Accueil ALGÉRIE Algérie : L’interdiction du camping sauvage, un rempart nécessaire contre les feux...

Algérie : L’interdiction du camping sauvage, un rempart nécessaire contre les feux de forêt ?

Paysage de Kabylie (photo d’illustration). Samix

L’Algérie renforce une fois de plus sa stratégie de lutte contre les incendies de forêt. Parmi les mesures phares figure l’interdiction du camping sauvage et des bivouacs dans les zones boisées, particulièrement pendant la période estivale à haut risque. Cette initiative, appliquée à l’échelle nationale par les wilayas, vise à réduire les départs de feu d’origine humaine.

Un fléau récurrent

Chaque année, les feux de forêt touchent plusieurs régions du pays, de la Kabylie à l’ouest en passant par le Tell. La sécheresse, les températures élevées et les vents forts amplifient les risques. Selon les statistiques des années précédentes, des milliers d’hectares partent en fumée, menaçant la biodiversité, les ressources en bois et les moyens de subsistance des populations locales.
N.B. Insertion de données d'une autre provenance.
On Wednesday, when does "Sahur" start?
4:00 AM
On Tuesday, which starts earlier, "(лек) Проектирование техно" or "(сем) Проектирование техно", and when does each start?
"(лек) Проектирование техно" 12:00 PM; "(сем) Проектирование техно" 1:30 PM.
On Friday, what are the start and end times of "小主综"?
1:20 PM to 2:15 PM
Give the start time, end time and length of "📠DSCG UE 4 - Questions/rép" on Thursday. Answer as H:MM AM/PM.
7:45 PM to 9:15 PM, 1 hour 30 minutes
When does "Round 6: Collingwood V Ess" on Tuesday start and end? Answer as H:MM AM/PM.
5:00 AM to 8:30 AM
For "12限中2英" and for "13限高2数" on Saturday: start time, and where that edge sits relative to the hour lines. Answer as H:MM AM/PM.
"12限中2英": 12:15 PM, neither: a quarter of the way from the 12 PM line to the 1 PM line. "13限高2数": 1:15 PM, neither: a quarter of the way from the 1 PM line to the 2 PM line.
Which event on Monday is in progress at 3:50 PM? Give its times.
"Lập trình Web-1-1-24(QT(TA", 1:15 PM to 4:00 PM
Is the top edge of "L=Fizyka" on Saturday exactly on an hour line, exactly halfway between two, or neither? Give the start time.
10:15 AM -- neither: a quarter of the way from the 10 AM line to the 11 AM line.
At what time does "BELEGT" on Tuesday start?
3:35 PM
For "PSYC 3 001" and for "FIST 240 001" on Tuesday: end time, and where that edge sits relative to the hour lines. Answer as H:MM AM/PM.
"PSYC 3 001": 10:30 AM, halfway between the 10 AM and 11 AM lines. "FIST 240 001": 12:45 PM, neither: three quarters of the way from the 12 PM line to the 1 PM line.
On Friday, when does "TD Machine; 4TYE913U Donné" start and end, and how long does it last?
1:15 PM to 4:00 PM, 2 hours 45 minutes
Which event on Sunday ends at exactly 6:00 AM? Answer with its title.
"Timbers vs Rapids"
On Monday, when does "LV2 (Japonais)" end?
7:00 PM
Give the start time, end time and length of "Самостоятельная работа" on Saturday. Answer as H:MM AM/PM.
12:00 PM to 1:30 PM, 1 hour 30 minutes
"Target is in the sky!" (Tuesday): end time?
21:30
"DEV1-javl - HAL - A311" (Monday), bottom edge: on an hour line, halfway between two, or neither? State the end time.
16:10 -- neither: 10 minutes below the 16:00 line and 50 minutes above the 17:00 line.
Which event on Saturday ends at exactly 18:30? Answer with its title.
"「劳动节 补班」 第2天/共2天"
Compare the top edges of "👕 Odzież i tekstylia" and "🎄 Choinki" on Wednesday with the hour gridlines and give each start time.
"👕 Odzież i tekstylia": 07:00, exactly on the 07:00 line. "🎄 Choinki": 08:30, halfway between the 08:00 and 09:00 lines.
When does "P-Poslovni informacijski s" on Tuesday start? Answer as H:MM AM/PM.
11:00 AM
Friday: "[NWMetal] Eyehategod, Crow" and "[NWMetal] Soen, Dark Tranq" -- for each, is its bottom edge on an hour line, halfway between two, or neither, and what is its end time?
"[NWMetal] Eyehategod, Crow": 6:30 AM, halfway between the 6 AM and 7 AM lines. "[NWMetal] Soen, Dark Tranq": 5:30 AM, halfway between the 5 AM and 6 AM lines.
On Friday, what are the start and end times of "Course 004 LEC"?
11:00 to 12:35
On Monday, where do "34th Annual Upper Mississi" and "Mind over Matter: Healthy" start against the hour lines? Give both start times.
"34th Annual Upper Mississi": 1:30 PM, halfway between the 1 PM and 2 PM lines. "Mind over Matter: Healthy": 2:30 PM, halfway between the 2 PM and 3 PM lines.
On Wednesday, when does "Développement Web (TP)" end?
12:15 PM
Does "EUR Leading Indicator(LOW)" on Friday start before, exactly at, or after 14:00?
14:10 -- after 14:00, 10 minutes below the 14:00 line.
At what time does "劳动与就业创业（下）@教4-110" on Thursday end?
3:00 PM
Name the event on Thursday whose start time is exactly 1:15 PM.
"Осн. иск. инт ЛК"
Les activités humaines restent une cause majeure. Les barbecues, les feux de camp, les mégots mal éteints ou les pique-niques improvisés déclenchent souvent des sinistres difficiles à maîtriser. Dans ce contexte, les autorités ont décidé d’agir en amont en limitant l’accès et les activités récréatives non encadrées dans les domaines forestiers.

Les détails de la mesure

L’interdiction concerne généralement la période allant du 1er mai au 31 octobre, voire jusqu’à fin novembre selon les wilayas. Elle porte sur :

  • Le camping et le bivouac sauvage ;
  • L’allumage de feux, y compris les barbecues ;
  • La circulation non justifiée des véhicules et des personnes dans les massifs forestiers.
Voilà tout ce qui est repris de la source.